In last week's episode of Sing to Inspire, we highlighted ACDA of Minnesota's Male Chorus Extravaganza and talked about how important it was to keep men singing together. This year, they focused on men singing together and it was an extraordinarily powerful event. I still get chills thinking about the experience of watching an intergenerational men's chorus of over 750 performers singing Homeland together.
After the episode was released, Josh Palkki, a PhD student from Michigan State University, raised some fantastic points that should be addressed. One of his questions was...
What does it say about the choral community that so much attention is placed on male choral singing? Where is the attention on women's choir festivals and professional women's choirs? Is this a product of our patriarchal American society?

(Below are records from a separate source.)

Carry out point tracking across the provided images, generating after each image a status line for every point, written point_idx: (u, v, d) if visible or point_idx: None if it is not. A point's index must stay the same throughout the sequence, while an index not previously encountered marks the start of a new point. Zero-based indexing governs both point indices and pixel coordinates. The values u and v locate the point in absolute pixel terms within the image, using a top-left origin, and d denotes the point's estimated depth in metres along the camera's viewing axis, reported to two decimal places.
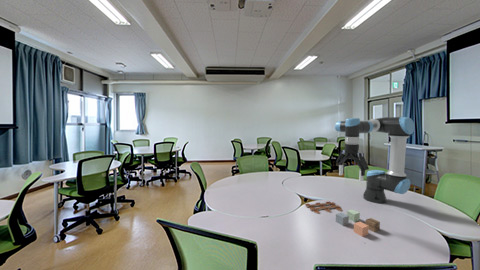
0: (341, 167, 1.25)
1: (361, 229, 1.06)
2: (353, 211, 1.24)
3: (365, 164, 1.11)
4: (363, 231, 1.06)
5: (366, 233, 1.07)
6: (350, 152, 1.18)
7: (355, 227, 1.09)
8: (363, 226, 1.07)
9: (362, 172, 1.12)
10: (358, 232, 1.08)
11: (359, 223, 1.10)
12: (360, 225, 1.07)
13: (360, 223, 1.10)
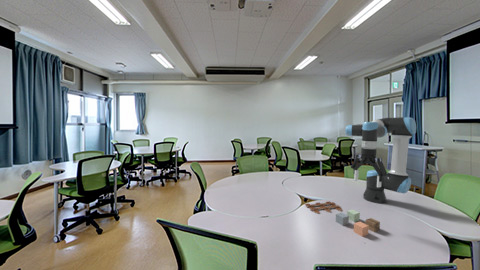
0: (356, 172, 1.21)
1: (361, 229, 1.06)
2: (353, 211, 1.24)
3: (384, 170, 1.07)
4: (363, 231, 1.06)
5: (366, 233, 1.07)
6: (367, 157, 1.14)
7: (355, 227, 1.09)
8: (363, 226, 1.07)
9: (380, 178, 1.08)
10: (358, 232, 1.08)
11: (359, 223, 1.10)
12: (360, 225, 1.07)
13: (360, 223, 1.10)
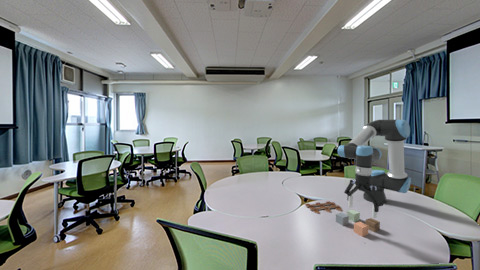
0: (350, 198, 1.13)
1: (361, 229, 1.06)
2: (353, 211, 1.24)
3: (379, 199, 0.99)
4: (363, 231, 1.06)
5: (366, 233, 1.07)
6: (361, 184, 1.06)
7: (355, 227, 1.09)
8: (363, 226, 1.07)
9: (375, 208, 1.00)
10: (358, 232, 1.08)
11: (359, 223, 1.10)
12: (360, 225, 1.07)
13: (360, 223, 1.10)
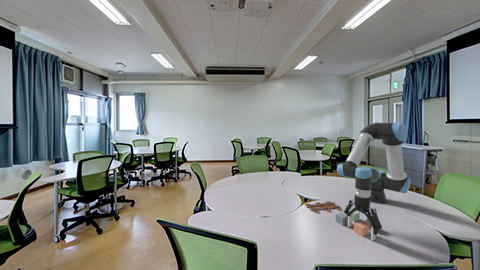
0: (350, 218, 1.14)
1: (361, 229, 1.06)
2: None
3: (378, 222, 1.00)
4: (363, 231, 1.06)
5: (366, 233, 1.07)
6: (360, 205, 1.07)
7: (355, 227, 1.09)
8: (363, 226, 1.07)
9: (374, 230, 1.01)
10: (358, 232, 1.08)
11: (359, 223, 1.10)
12: (360, 225, 1.07)
13: (360, 223, 1.10)
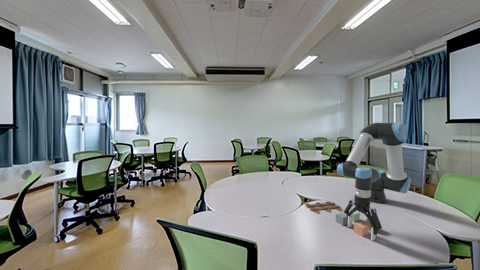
0: (350, 218, 1.14)
1: (361, 229, 1.06)
2: None
3: (378, 222, 1.00)
4: (363, 231, 1.06)
5: (366, 233, 1.07)
6: (361, 205, 1.07)
7: (355, 227, 1.09)
8: (363, 226, 1.07)
9: (374, 231, 1.01)
10: (358, 232, 1.08)
11: (359, 223, 1.10)
12: (360, 225, 1.07)
13: (360, 223, 1.10)
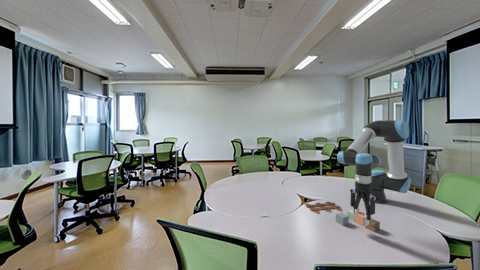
0: (357, 211, 1.10)
1: (362, 219, 1.05)
2: (353, 211, 1.24)
3: (373, 209, 1.02)
4: (364, 221, 1.06)
5: None
6: (361, 191, 1.07)
7: (356, 217, 1.09)
8: (364, 216, 1.07)
9: (368, 216, 1.05)
10: (359, 222, 1.07)
11: (360, 213, 1.10)
12: (361, 215, 1.07)
13: (361, 213, 1.10)
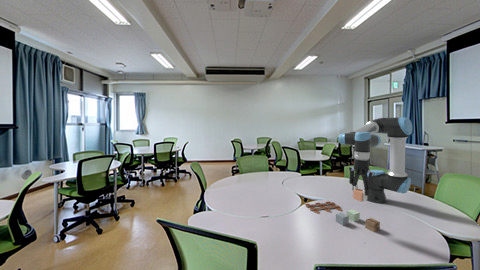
0: (356, 188, 1.15)
1: (361, 194, 1.10)
2: (353, 211, 1.24)
3: (371, 184, 1.06)
4: (362, 196, 1.10)
5: None
6: (360, 168, 1.11)
7: (354, 193, 1.13)
8: (362, 191, 1.11)
9: (366, 191, 1.09)
10: (357, 198, 1.11)
11: (358, 190, 1.14)
12: (359, 191, 1.11)
13: (359, 190, 1.14)
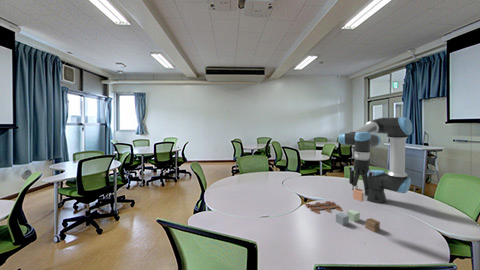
0: (356, 188, 1.15)
1: (361, 194, 1.10)
2: (353, 211, 1.24)
3: (371, 184, 1.06)
4: (362, 196, 1.10)
5: None
6: (360, 168, 1.11)
7: (354, 193, 1.13)
8: (362, 191, 1.11)
9: (366, 191, 1.09)
10: (357, 198, 1.11)
11: (358, 190, 1.14)
12: (359, 191, 1.11)
13: (359, 190, 1.14)
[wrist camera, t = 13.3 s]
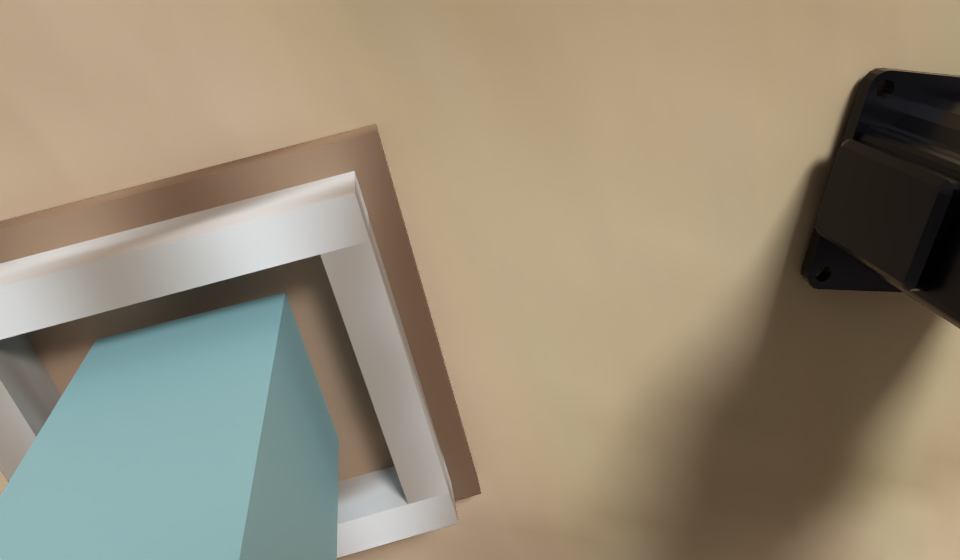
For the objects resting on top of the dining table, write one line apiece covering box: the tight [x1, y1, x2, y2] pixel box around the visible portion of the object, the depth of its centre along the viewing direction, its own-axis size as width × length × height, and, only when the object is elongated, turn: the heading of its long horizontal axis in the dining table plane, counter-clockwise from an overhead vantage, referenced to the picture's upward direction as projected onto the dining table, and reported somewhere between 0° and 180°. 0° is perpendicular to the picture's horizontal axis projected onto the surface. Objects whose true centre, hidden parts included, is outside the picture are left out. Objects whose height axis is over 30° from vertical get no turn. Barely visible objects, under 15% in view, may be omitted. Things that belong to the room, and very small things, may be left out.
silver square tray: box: [0, 124, 481, 558], centre depth 20 cm, size 12×12×3 cm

It should be stated that ACDA of Minnesota did a similar event two years ago with women's choirs at the state conference and created a massive scholarship fund for female conductors, but Palkki's question still resonated with me. As a high school choir teacher, I was guilty of making decisions within my choral program based on male singing and gave a disproportionate amount of attention to my all male and mixed gender ensembles. This episode in no way, shape or form will solve any problems on this subject matter, but I honestly hope that it starts a conversation.
Something to Think About
How can we do a better job of highlighting women's choirs in the greater choral community?
What are best practices on getting young men to enroll in choir?
What are best practices on keeping them in choir?
Are there other things to think about regarding equity in the choir?